Toyota may have recently and briefly forgotten that their purpose for existence is not to make cars or make money but to contribute to society. Most corporations would disagree that their purpose is anything other than the three words maximize shareholder value. Yvon Chouinard sees it another way:

What they don’t realize is that I’m not in the business to make clothes. I’m not in the business to make more money for myself, for Christ’s sake. This is the reason Patagonia exists — to put into action the recommendations I read about in books to avoid environmental collapse.

Yvon Chouinard is an accomplished mountain climber, writer and recognized as one of America’s top 25 leaders. He operates under the hypothesis that social problems have their roots in environmental problems, and as such is committed to addressing these root causes. As a self-taught businessman Chouinard has evidently studied Toyota’s management principles. This insight alone made the book worth reading:

Most people, governments, and businesses don’t want to ask the Toyota five whys because continuing to ask follow-up questions could lead to finding the real causes of their problems (more often than not environmental), which in turn would force them to make a change or be left with feelings of guilt. And there is money to be made in endlessly working on symptoms, like starting resource wars to protect our gas-guzzling way of life rather than work on energy efficiency or working to “cure” cancer with a pill rather than address its environmental causes.

At this point readers will likely self-select and either like or dislike Chouinard’s philosophy, based on agreeing or disagreeing with the inevitably political positions reflected in the quote above.
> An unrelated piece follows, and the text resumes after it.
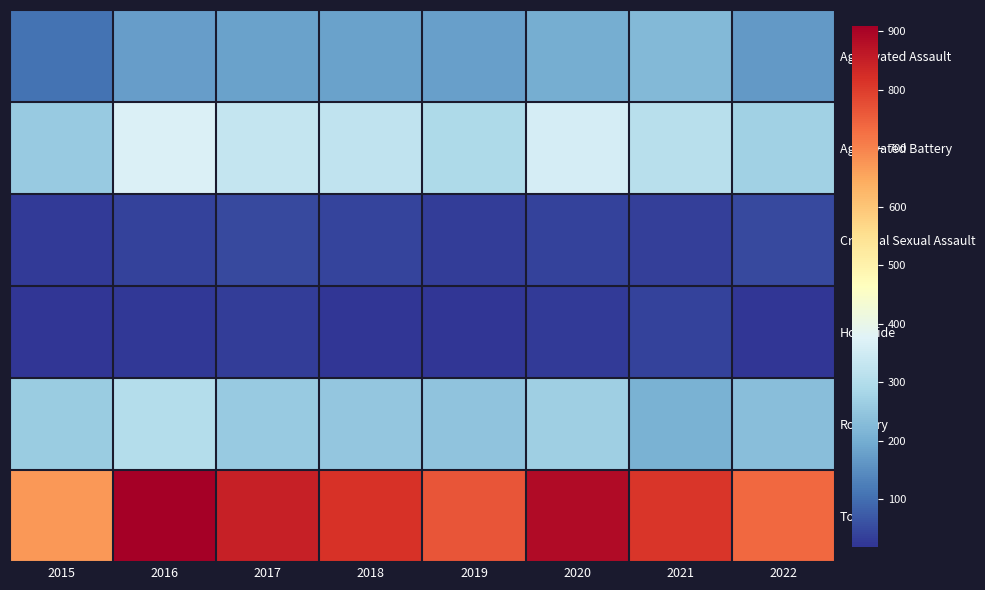

How many categories are shown in the chart?

8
Allow me to step back from the politics for a moment and build on Chouinard’s idea, using a sport analogy. Imagine how a basketball game would play out if the two teams agreed neither on the goal of the game nor the rules of the game. Few would enjoy playing or watching that game. Yet this is exactly how we attempt to solve our big problems today. People take opposing sides of a shared problem, and the joke is on us. Our problems are not going away. Nobody wins that basketball game.
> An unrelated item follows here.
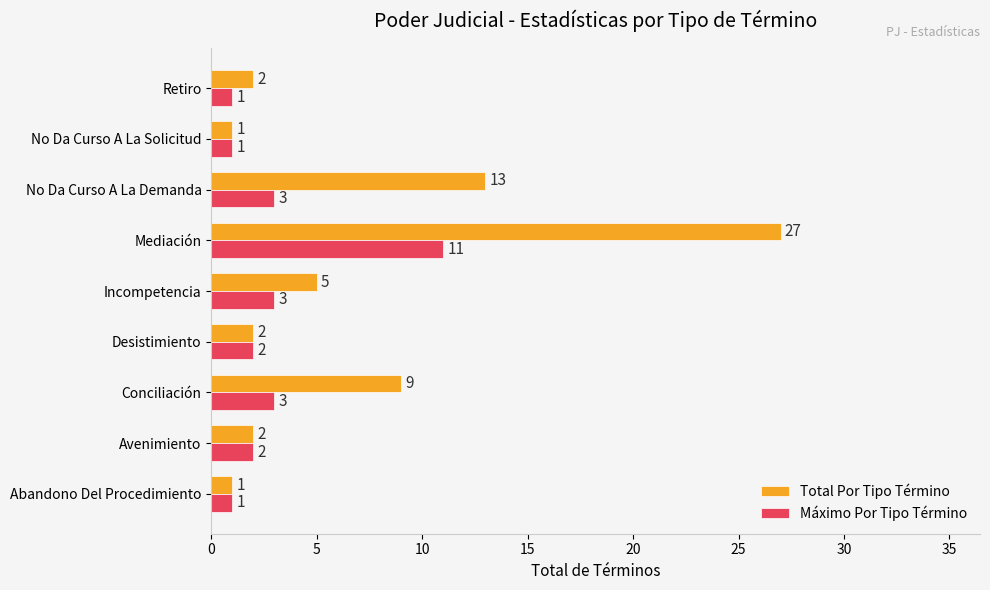

The Total Por Tipo Término series shows 0 at Avenimiento. True or false?

False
When we ask the Toyota five why questions while various sides have agreed neither on the definition of the problem nor the problem solving process they will follow, we have the situation Chouinard describes. Problem solving is most effective when we agree on the problem and put it within a larger context, set targets towards the ideal, analyze root causes to find meaningful points of action, build consensus, test many countermeasures, follow through and learn from success and failure.

There was also a quote in the book from ecological economist Robert Costanza which captured in one sentence one of my longstanding concerns regarding the pursuit of economic development:

“We’ve been cooking the books for a long time by leaving out the worth of nature.”

This was in the context of research done demonstrating how long-term costs outweigh the short term benefits of exploiting environmental resources and converting natural self-sustaining ecosystems to non-renewing monocultures.

Another way to think about Costanza’s idea would be to say that businesses today are only operating with half of a balance sheet, the assets. The environmental liabilities that we are all incurring are totally invisible on corporate balance sheets. As a society we have no equivalent of a balance sheet showing the benefits of growth and development (assets) against the harm caused by the degradation of our topsoil, fresh water supply and food supply, the erosion of our manufacturing job-base, or any of the unintended consequences of global economic growth measured narrowly.

As a businessman-environmentalist, Yvon Chouinard is at once a realist and idealist. He has built a unique and admirable enterprise rooted in uncompromising values. At the same time, he does not rest on his laurels or fall prey to becoming the face of another passing corporate fashion. Yvon Chouinard speaks words like a kaizen sensei:

There’s no such thing as sustainability. It’s just kind of a path you get on and try — each day try to make it better.